What the exercise asks:
Copy out the lines of the records exactly as they stand, beginning with the line that contains "Meal at Home" and finishing with the line that contains "Discover the Secret", both ends included.

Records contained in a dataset
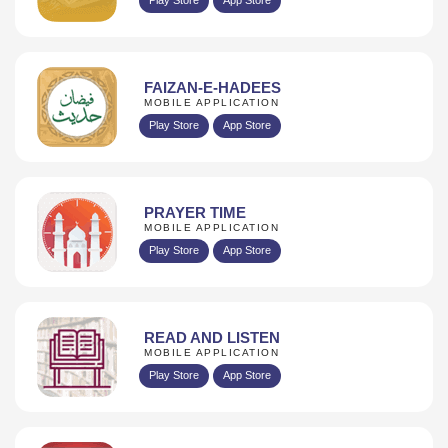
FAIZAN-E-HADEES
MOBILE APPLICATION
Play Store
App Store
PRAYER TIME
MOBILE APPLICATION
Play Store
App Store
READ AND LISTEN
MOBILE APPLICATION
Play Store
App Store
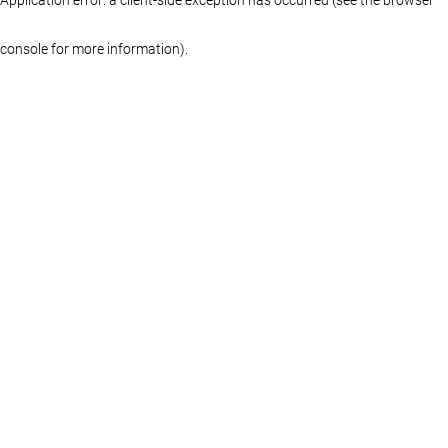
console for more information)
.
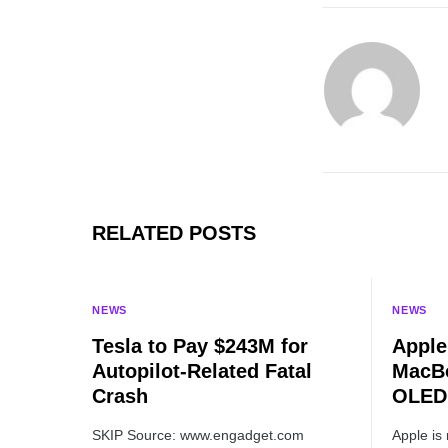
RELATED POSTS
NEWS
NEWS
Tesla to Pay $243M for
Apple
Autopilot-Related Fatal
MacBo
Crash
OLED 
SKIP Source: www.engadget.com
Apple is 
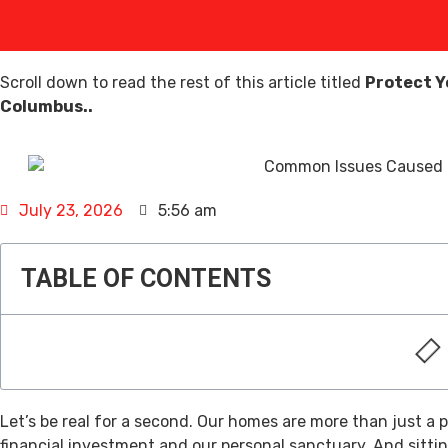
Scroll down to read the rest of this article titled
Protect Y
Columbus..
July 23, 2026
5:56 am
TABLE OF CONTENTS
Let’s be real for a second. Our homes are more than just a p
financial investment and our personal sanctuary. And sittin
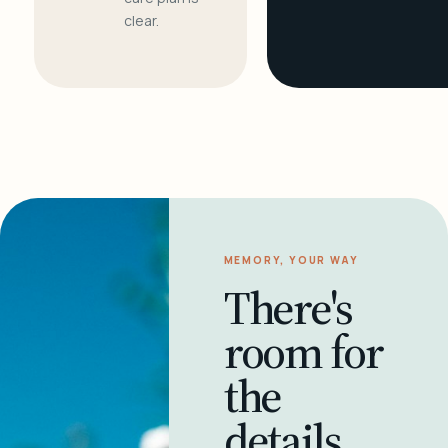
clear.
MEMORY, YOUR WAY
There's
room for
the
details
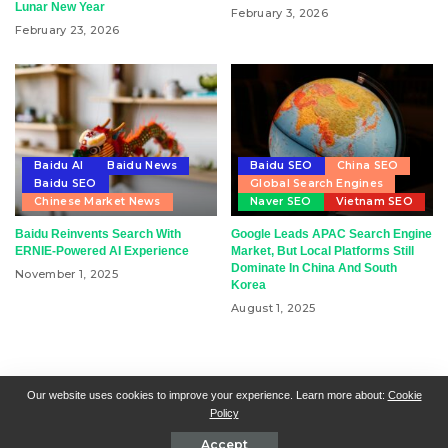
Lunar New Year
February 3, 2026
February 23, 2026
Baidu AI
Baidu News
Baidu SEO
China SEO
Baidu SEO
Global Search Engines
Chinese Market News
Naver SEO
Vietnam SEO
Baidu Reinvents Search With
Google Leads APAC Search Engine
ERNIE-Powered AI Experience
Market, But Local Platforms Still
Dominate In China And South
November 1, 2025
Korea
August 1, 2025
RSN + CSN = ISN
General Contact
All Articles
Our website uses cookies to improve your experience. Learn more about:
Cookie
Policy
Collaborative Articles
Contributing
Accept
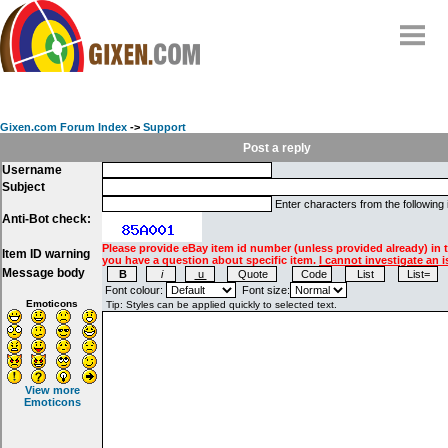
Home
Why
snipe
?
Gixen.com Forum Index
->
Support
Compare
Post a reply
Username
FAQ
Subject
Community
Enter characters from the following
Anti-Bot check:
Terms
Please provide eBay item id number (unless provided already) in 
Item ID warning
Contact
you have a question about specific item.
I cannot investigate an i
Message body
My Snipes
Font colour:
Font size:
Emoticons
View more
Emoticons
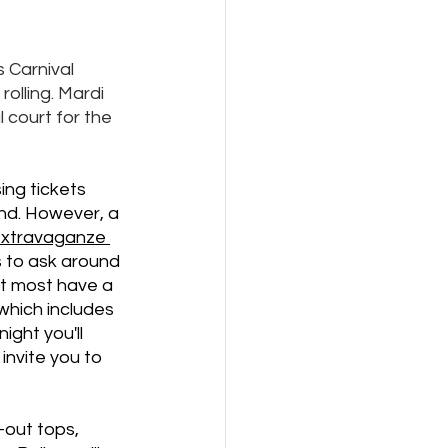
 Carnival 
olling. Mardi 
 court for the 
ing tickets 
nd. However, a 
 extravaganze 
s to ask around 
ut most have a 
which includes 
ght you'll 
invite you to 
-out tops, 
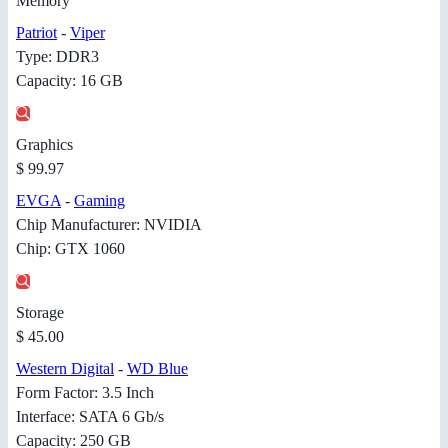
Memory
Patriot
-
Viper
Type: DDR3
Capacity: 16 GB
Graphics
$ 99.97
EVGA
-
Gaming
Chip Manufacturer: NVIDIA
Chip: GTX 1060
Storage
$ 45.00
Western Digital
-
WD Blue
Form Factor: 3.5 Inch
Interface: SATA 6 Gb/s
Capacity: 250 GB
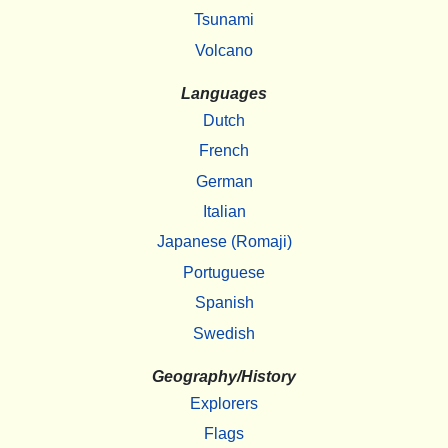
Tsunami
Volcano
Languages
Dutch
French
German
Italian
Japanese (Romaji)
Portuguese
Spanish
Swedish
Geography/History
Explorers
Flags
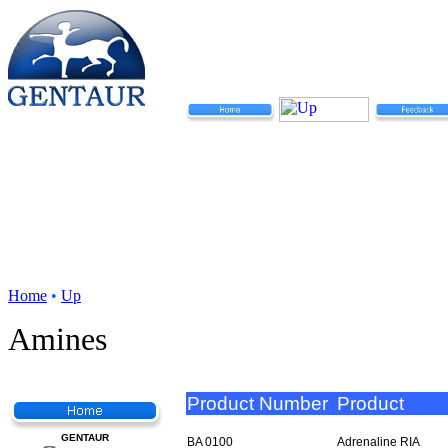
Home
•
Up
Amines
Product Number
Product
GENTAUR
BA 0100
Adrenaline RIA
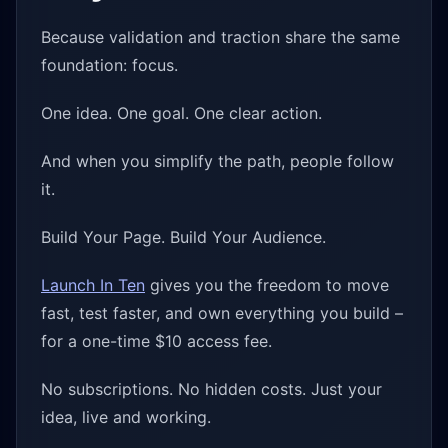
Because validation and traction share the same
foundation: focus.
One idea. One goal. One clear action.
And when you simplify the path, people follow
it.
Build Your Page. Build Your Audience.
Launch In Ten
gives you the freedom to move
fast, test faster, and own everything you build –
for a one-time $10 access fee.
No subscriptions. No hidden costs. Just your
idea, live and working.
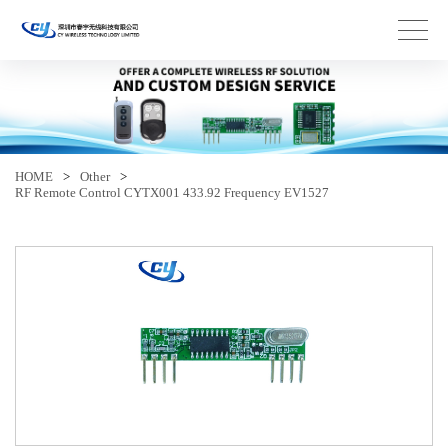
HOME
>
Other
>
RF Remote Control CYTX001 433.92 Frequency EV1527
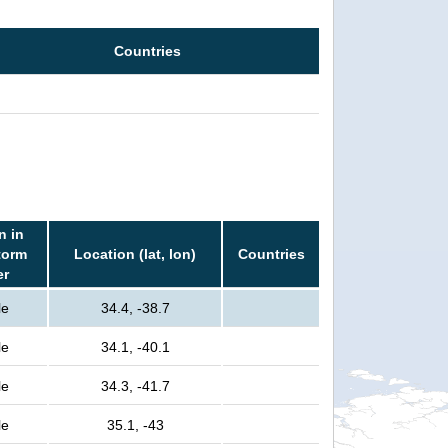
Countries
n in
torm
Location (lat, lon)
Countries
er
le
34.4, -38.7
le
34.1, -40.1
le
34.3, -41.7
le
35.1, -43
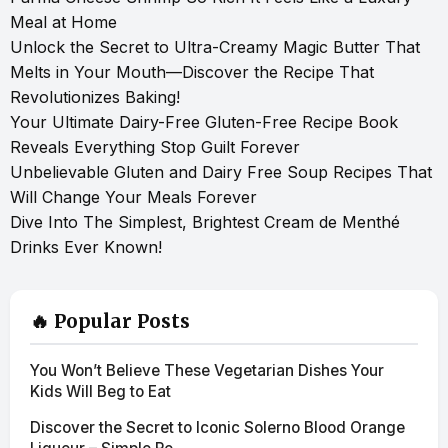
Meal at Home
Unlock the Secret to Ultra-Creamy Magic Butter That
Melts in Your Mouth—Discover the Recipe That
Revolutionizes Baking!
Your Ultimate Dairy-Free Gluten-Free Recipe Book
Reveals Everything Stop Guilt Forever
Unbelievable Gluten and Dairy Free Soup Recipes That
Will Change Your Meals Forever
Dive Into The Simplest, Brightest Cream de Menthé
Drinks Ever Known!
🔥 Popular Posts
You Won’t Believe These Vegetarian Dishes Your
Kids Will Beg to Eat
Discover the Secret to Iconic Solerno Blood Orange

---

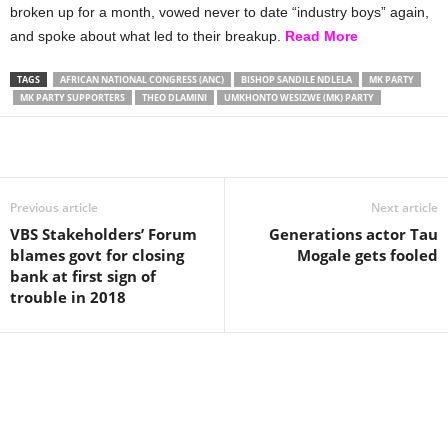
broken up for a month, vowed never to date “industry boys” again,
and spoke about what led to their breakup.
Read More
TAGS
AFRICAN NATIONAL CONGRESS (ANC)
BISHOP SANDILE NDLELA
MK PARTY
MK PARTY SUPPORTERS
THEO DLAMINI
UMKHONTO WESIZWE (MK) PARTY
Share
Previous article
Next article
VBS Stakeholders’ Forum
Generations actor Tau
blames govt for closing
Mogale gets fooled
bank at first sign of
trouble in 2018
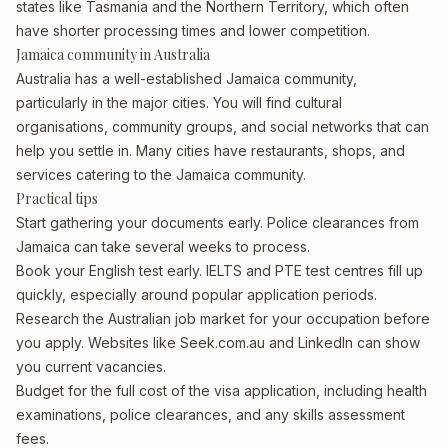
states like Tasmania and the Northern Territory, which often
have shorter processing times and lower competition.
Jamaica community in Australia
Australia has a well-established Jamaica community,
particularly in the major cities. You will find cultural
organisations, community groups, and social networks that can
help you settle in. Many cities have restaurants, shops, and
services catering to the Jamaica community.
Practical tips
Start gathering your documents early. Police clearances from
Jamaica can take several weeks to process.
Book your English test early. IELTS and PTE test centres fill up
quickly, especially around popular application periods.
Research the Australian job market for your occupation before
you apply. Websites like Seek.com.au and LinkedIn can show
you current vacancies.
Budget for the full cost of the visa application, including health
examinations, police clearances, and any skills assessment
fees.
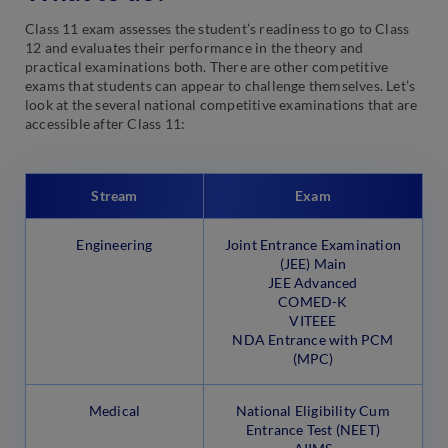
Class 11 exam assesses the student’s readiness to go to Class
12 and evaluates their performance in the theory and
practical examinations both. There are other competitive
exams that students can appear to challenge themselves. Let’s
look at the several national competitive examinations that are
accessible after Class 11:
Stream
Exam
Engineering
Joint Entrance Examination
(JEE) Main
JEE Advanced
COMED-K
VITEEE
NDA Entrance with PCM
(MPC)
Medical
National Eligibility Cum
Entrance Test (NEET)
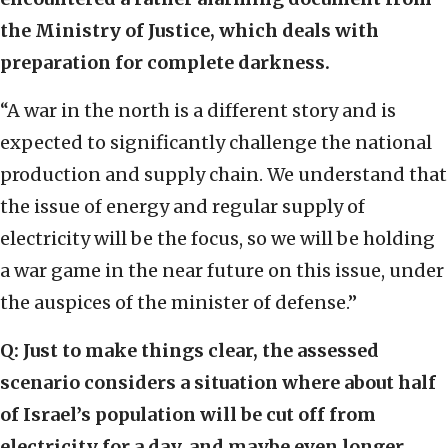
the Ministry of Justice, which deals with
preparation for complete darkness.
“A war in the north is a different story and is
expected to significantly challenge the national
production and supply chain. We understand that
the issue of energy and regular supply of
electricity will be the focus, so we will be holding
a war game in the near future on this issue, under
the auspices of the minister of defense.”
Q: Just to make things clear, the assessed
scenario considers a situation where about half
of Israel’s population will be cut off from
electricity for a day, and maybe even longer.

Answer space:
Meal at Home
Unlock the Secret to Ultra-Creamy Magic Butter That
Melts in Your Mouth—Discover the Recipe That
Revolutionizes Baking!
Your Ultimate Dairy-Free Gluten-Free Recipe Book
Reveals Everything Stop Guilt Forever
Unbelievable Gluten and Dairy Free Soup Recipes That
Will Change Your Meals Forever
Dive Into The Simplest, Brightest Cream de Menthé
Drinks Ever Known!
🔥 Popular Posts
You Won’t Believe These Vegetarian Dishes Your
Kids Will Beg to Eat
Discover the Secret to Iconic Solerno Blood Orange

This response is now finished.